Wireless Tethering (with any camera)

These are really rough instructions on how to do wireless tethering between your camera and a computer. We’ll publish a video about this soon and add screenshots. BTW, while you’re here, you can get 30% anything in our store AND get your paperbacks signed if you use the coupon code ‘1M’.

  1. Buy a Toshiba FlashAir W-04. The FlashAir is a special SD card that has a wireless access point built into it. It creates its own WiFi network that your computer can connect to and transfer images in real-time. Cool, right? We got the 64GB model, because you never have too much space. Technically, the W-03 or EyeFi cards do the same thing (and might be cheaper) but they’re SO SLOW that we found them to be too much trouble to use.
  2. Configure the FlashAir memory card (one time)
    1. Connect card to a memory card reader on your computer.
    2. Download and run the FlashAirTool.
    3. Optionally, give yourself a unique network name.
    4. Optionally, if you’re using the tethering at home and want your computer to have Internet access while tethering, configure the pass-through wireless network. It doesn’t work 100% of the time; it only works sometimes.
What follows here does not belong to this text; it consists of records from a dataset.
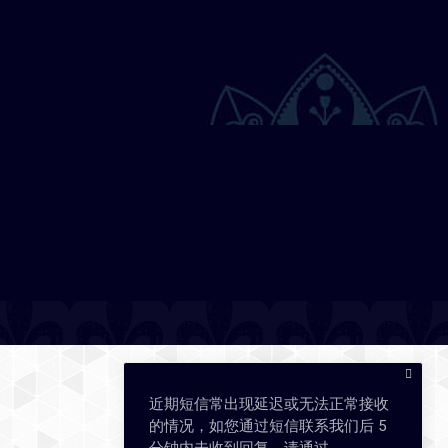
近期短信常出现延迟或无法正常接收
的情况，如您通过短信联系我们后 5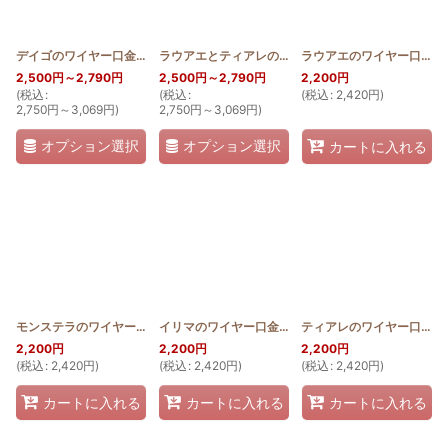
絞り込む
デイゴのワイヤー口金ポーチ12cm
[
HQWP12_DEIGO
ラウアエとティアレのワイヤー口金ポーチ12cm
]
ラウアエのワイヤー口金ポーチ10cm
[
HQ
2,500
円
～2,790
円
2,500
円
～2,790
円
2,200
円
(
税込
:
(
税込
:
(
税込
:
2,420
円
)
2,750
円
～3,069
円
)
2,750
円
～3,069
円
)
オプション選択
オプション選択
カートに入れる
モンステラのワイヤー口金ポーチ10cm
[
HQWP_MON_10
イリマのワイヤー口金ポーチ10cm
]
[
HQWP_ILI_10
ティアレのワイヤー口金ポーチ10cm
]
2,200
円
2,200
円
2,200
円
(
税込
:
2,420
円
)
(
税込
:
2,420
円
)
(
税込
:
2,420
円
)
カートに入れる
カートに入れる
カートに入れる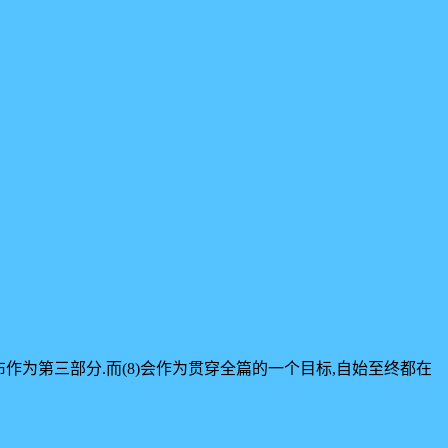
的编译发布作为第三部分.而(8)会作为贯穿全篇的一个目标,自始至终都在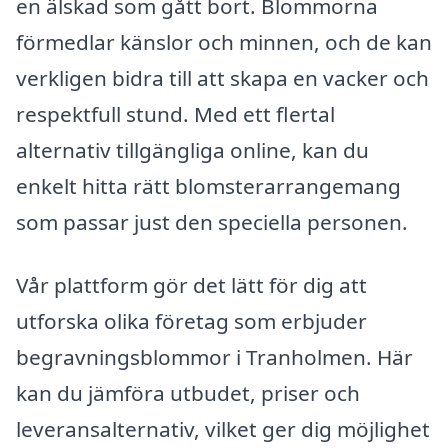
en älskad som gått bort. Blommorna
förmedlar känslor och minnen, och de kan
verkligen bidra till att skapa en vacker och
respektfull stund. Med ett flertal
alternativ tillgängliga online, kan du
enkelt hitta rätt blomsterarrangemang
som passar just den speciella personen.
Vår plattform gör det lätt för dig att
utforska olika företag som erbjuder
begravningsblommor i Tranholmen. Här
kan du jämföra utbudet, priser och
leveransalternativ, vilket ger dig möjlighet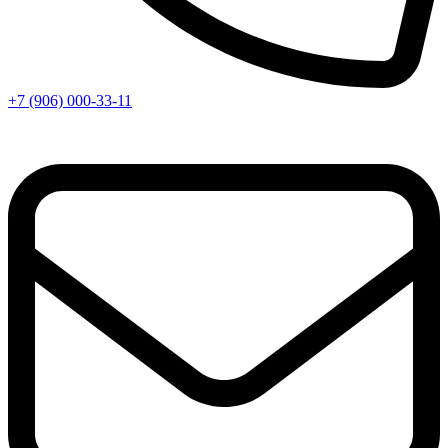
+7 (906) 000-33-11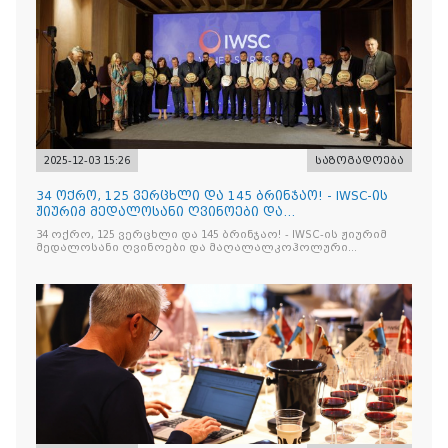
2025-12-03 15:26
საზოგადოება
34 ოქრო, 125 ვერცხლი და 145 ბრინჯაო! - IWSC-ის
ჟიურიმ მედალოსანი ღვინოები და
მაღალალკოჰოლური სასმელე
34 ოქრო, 125 ვერცხლი და 145 ბრინჯაო! - IWSC-ის ჟიურიმ
მედალოსანი ღვინოები და მაღალალკოჰოლური
სასმელები გამოავლინა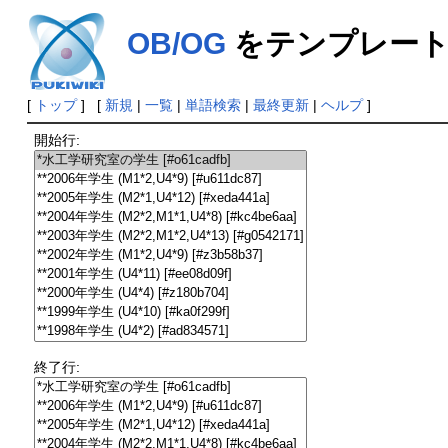
OB/OG
をテンプレート
[
トップ
] [
新規
|
一覧
|
単語検索
|
最終更新
|
ヘルプ
]
開始行:
終了行:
    5. Set a long timeout on the card so it doesn’t keep falling asleep while you’re shooting.
    6. If your camera supports EyeFi, set Eye-Fi. Most modern, popular cameras do support WiFi. I suggest you Google “<camera model> manual PDF”, and then search the PDF of your camera’s manual for ‘EyeFi’. If it does, turn that feature on.
    7. Apply your settings to the memory card.
  3. Configure your camera
    1. Lookup and see if your camera supports FlashAir or EyeFi (they’re the same). If not, no worries! If it does, look to see what your manual says about configuring them, and do that. This can be convenient because it can keep transferring files even if you turn your camera off.
    2. Put the card in your camera, turn the camera on.
    3. Configure the camera to shoot either JPGs or raw+JPG. I suggest shooting JPG either with or without raw because JPG files are much faster to transfer and usually good enough to preview your pictures. You can transfer raw, but they’ll be slower, it’s up to you. If your camera has two slots, you could write JPG to the FlashAir SD card and raw to the other card.
    4. Set your camera’s timeout to be something higher than normal. It was 4 seconds on the D850 and I set it to 10 minutes so it woulnd’t keep dropping the network connection. This will burn through batteries faster.
  4. Configure your computer
    1. Download Snowy (for Windows) or FlashAirSync (for Mac) and Fast Picture Viewer (Windows & Mac). They’re all free!
    2. Configure Snowy (Windows Only)
      1. Installing it is weird, no installer.
      2. JPG only, if that’s what you want.
      3. Pick a folder to save pictures to. It’ll make a date subfolder automatically.
      4. Set the auto check interval to 1.
      5. Set the TImeout Duration to 60.
      6. Select Instant Copy.
      7. Click Auto.
    3. Configure Fast Picture Viewer
      1. Menu | Images Folder | pick the folder (possibly including date) that Snowy is saving pictures to
      2. Right-click the toolbar for options
      3. Push T to turn on tracking mode
      4. Press F10 to show or hide gadgets
      5. Press F11 to go into kiosk mode
      6. Press F12 to hide the toolbar automatically
  5. Take pictures
    1. They should automatically display on your computer
    2. Click to see the picture full screen
    3. Rate as you’re going
    4. Don’t format the card when you want to reuse it – delete all pictures from your camera or PC.